Halfway to the landing he was jolted by a searing pain from above his right eye to the top of his forehead.
Bill dabbed at his brow and discovered that he was bleeding. He scanned the stairwell, confused because he couldn’t spot what he had run into. Then he noticed drops of blood on a virtuously invisible strand of cobweb hanging from a charred picture on the wall. It was micro-thin and had cut him like a razor blade.
Great, he thought, I really need something else to worry about.
He reached the top of the stairs and correctly guessed the children would be in the middle bedroom. Fortunately the door was closed, the windows weren’t shattered and the lack of additional oxygen had kept the flames from destroying much of the room.
In two matching cribs he found little girls who appeared to be unconscious. Before moving them he searched the rest of the upstairs to be certain there weren’t any other children or pets trapped. There weren’t.

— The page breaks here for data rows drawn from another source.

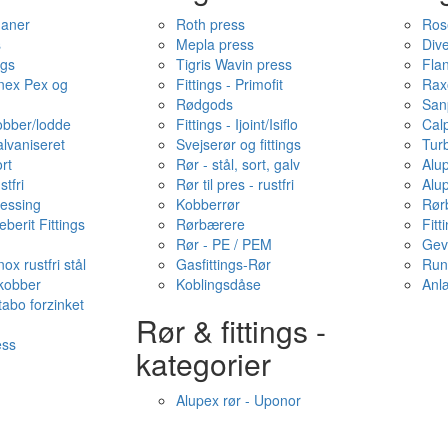
haner
Roth press
Ros
s
Mepla press
Dive
ngs
Tigris Wavin press
Fla
onex Pex og
Fittings - Primofit
Rax
Rødgods
San
kobber/lodde
Fittings - Ijoint/Isiflo
Cal
alvaniseret
Svejserør og fittings
Tur
ort
Rør - stål, sort, galv
Alu
stfri
Rør til pres - rustfri
Alu
messing
Kobberrør
Rør
berit Fittings
Rørbærere
Fitt
Rør - PE / PEM
Gev
ox rustfri stål
Gasfittings-Rør
Run
 kobber
Koblingsdåse
Anl
tabo forzinket
Rør & fittings -
ess
kategorier
Alupex rør - Uponor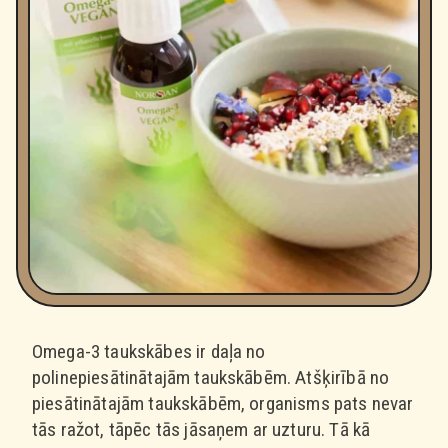
Omega-3 taukskābes ir daļa no
polinepiesātinātajām taukskābēm. Atšķirībā no
piesātinātajām taukskābēm, organisms pats nevar
tās ražot, tāpēc tās jāsaņem ar uzturu. Tā kā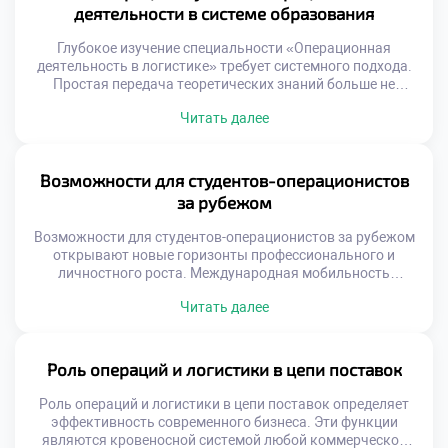
Многие организации страдают от разрыва между
деятельности в системе образования
стратегией и операциями. […]
Глубокое изучение специальности «Операционная
деятельность в логистике» требует системного подхода.
Простая передача теоретических знаний больше не
работает эффективно. Образовательный процесс должен
Читать далее
быть интегрирован с реальными бизнес-процессами.
Только так формируется целостное понимание профессии
у студентов. Интеграция является ключом к качественной
подготовке кадров. Современная система образования
Возможности для студентов-операционистов
трансформируется под запросы рынка труда. Учебные
за рубежом
планы синхронизируются с изменениями в […]
Возможности для студентов-операционистов за рубежом
открывают новые горизонты профессионального и
личностного роста. Международная мобильность
является неотъемлемой частью современного
Читать далее
логистического образования. Глобальные цепочки
поставок требуют специалистов с межкультурным
опытом. Знание зарубежных практик повышает
конкурентоспособность выпускника на рынке труда.
Роль операций и логистики в цепи поставок
Осознанный подход к международной активности
расширяет карьерные перспективы. Логистика по своей
Роль операций и логистики в цепи поставок определяет
природе является транснациональной деятельностью.
эффективность современного бизнеса. Эти функции
Понимание специфики иностранных […]
являются кровеносной системой любой коммерческой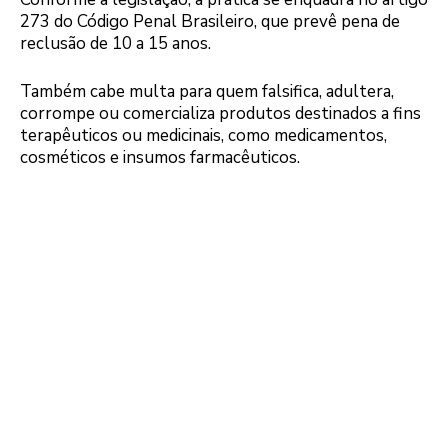
273 do Código Penal Brasileiro, que prevê pena de
reclusão de 10 a 15 anos.
Também cabe multa para quem falsifica, adultera,
corrompe ou comercializa produtos destinados a fins
terapêuticos ou medicinais, como medicamentos,
cosméticos e insumos farmacêuticos.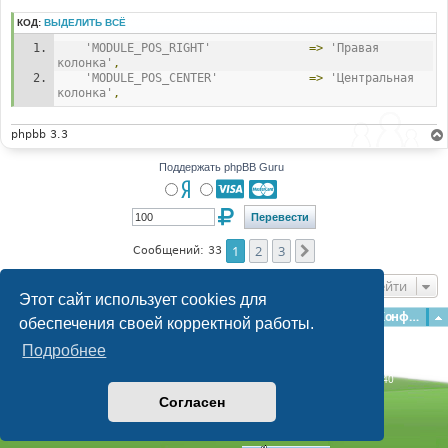
КОД:
ВЫДЕЛИТЬ ВСЁ
'MODULE_POS_RIGHT'
=>
'Правая 
колонка'
,
'MODULE_POS_CENTER'
=>
'Центральная 
колонка'
,
phpbb 3.3
Поддержать phpBB Guru
1
2
3
След.
Сообщений: 33
Перейти
Этот сайт использует cookies для
Главная
Форумы
Наша команда
О команде
Конфиденциальность
обеспечения своей корректной работы.
Подробнее
Time: 0.264s
| Peak Memory Usage: 3.11 МБ | GZIP: Off |
Queries: 40
© phpBB Guru, 2004—2026
Согласен
Powered by
phpBB
Style by
Artodia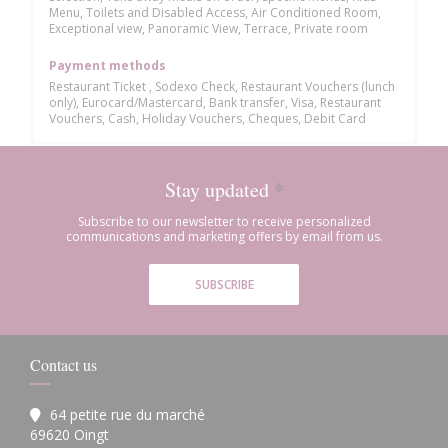
Menu, Toilets and Disabled Access, Air Conditioned Room,
Exceptional view, Panoramic View, Terrace, Private room
Payment methods
Restaurant Ticket , Sodexo Check, Restaurant Vouchers (lunch
only), Eurocard/Mastercard, Bank transfer, Visa, Restaurant
Vouchers, Cash, Holiday Vouchers, Cheques, Debit Card
Stay updated
*
Subscribe to our newsletter to receive personalized
communications and marketing offers by email from us.
SUBSCRIBE
Contact us
64 petite rue du marché
((opens in a new window))
69620 Oingt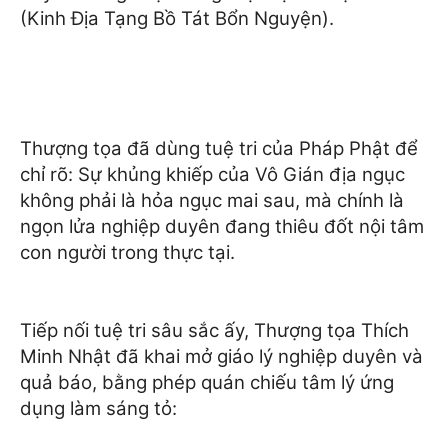
(Kinh Địa Tạng Bồ Tát Bổn Nguyện).
Thượng tọa đã dùng tuệ tri của Pháp Phật để
chỉ rõ: Sự khủng khiếp của Vô Gián địa ngục
không phải là hỏa ngục mai sau, mà chính là
ngọn lửa nghiệp duyên đang thiêu đốt nội tâm
con người trong thực tại.
Tiếp nối tuệ tri sâu sắc ấy, Thượng tọa Thích
Minh Nhật đã khai mở giáo lý nghiệp duyên và
quả báo, bằng phép quán chiếu tâm lý ứng
dụng làm sáng tỏ: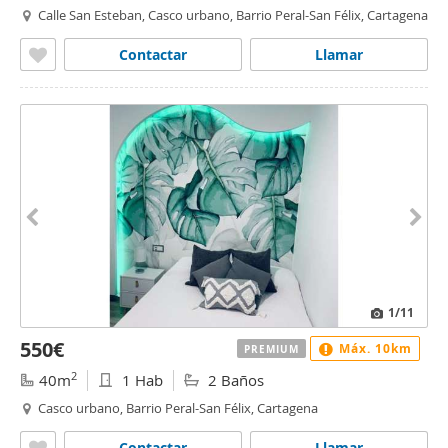
Calle San Esteban, Casco urbano, Barrio Peral-San Félix, Cartagena
Contactar
Llamar
1
/11
550€
Máx. 10km
PREMIUM
2
40m
1 Hab
2 Baños
Casco urbano, Barrio Peral-San Félix, Cartagena
Contactar
Llamar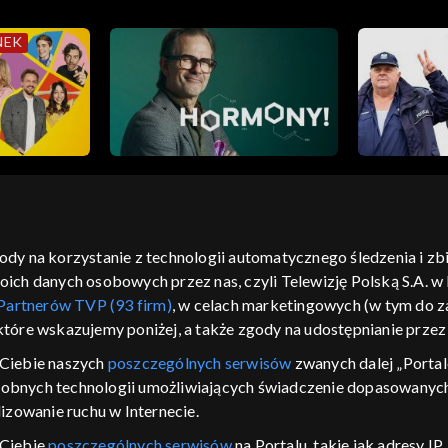
NEK
gody na korzystanie z technologii automatycznego śledzenia i z
h danych osobowych przez nas, czyli Telewizję Polską S.A. w l
moje zgody
pomoc
kontakt
voucher
dostępno
Partnerów TVP (93 firm)
, w celach marketingowych (w tym do
CJA
 które wskazujemy poniżej, a także zgody na udostępnianie prze
LSKI
Ciebie naszych
poszczególnych serwisów
zwanych dalej „Portal
dobnych technologii umożliwiających świadczenie dopasowanych i
y Zjednoczone ,
 platformie TVP
izowanie ruchu w Internecie.
awdź, które
 Ciebie
poszczególnych serwisów
na Portalu, takie jak adresy I
zeć.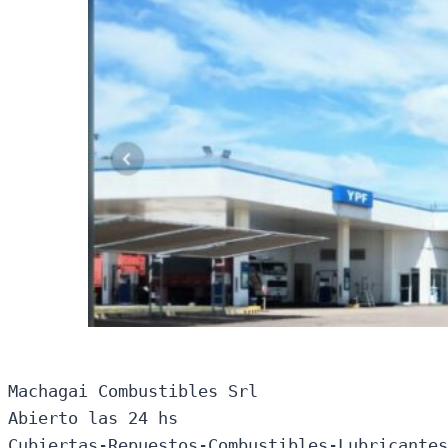
Machagai Combustibles Srl

Abierto las 24 hs

Cubiertas-Repuestos-Combustibles-Lubricantes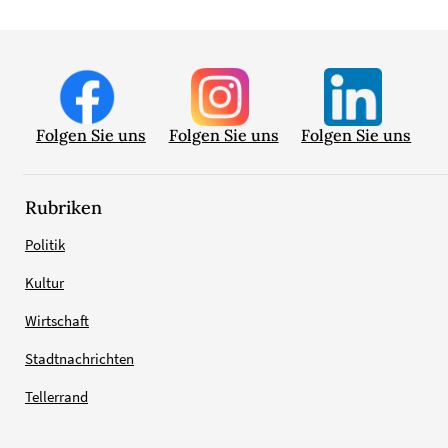
Folgen Sie uns
Folgen Sie uns
Folgen Sie uns
Rubriken
Politik
Kultur
Wirtschaft
Stadtnachrichten
Tellerrand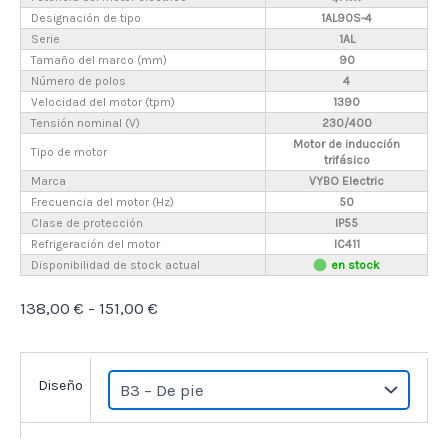
Designación de tipo
1AL90S-4
Serie
1AL
Tamaño del marco (mm)
90
Número de polos
4
Velocidad del motor (tpm)
1390
Tensión nominal (V)
230/400
Motor de inducción
Tipo de motor
trifásico
Marca
VYBO Electric
Frecuencia del motor (Hz)
50
Clase de protección
IP55
Refrigeración del motor
IC411
Disponibilidad de stock actual
en stock
Rango
138,00
€
-
151,00
€
de
precios:
Diseño
desde
138,00 €
hasta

He touched one child, then the other, using his new ability to free them from his hold on time. They neither moved nor cried, but both had a pulse. Bill knew he would have to take them out the way he had come in after first freeing the ravaging fire. He loosed a blanket and wrapped them in it, then gently picked-up the girls and went downstairs, watching for spider webs on his way.
When he reached the foyer, he thawed everything with a blink and took advantage of the water pouring in from the hoses to drench the blanket around the kids.
He wanted to wait a few minutes for a logical amount of real-time to pass, but within seconds, pieces of burning roof and eaves started falling outside and the ceiling began to crash down on them from within. Bill held the children tight and ran for the open door, bursting through the hose water and flaming debris.
He took a dozen more strides before the house imploded. The blast knocked him and his tiny bundles several feet forward onto the lush wet lawn.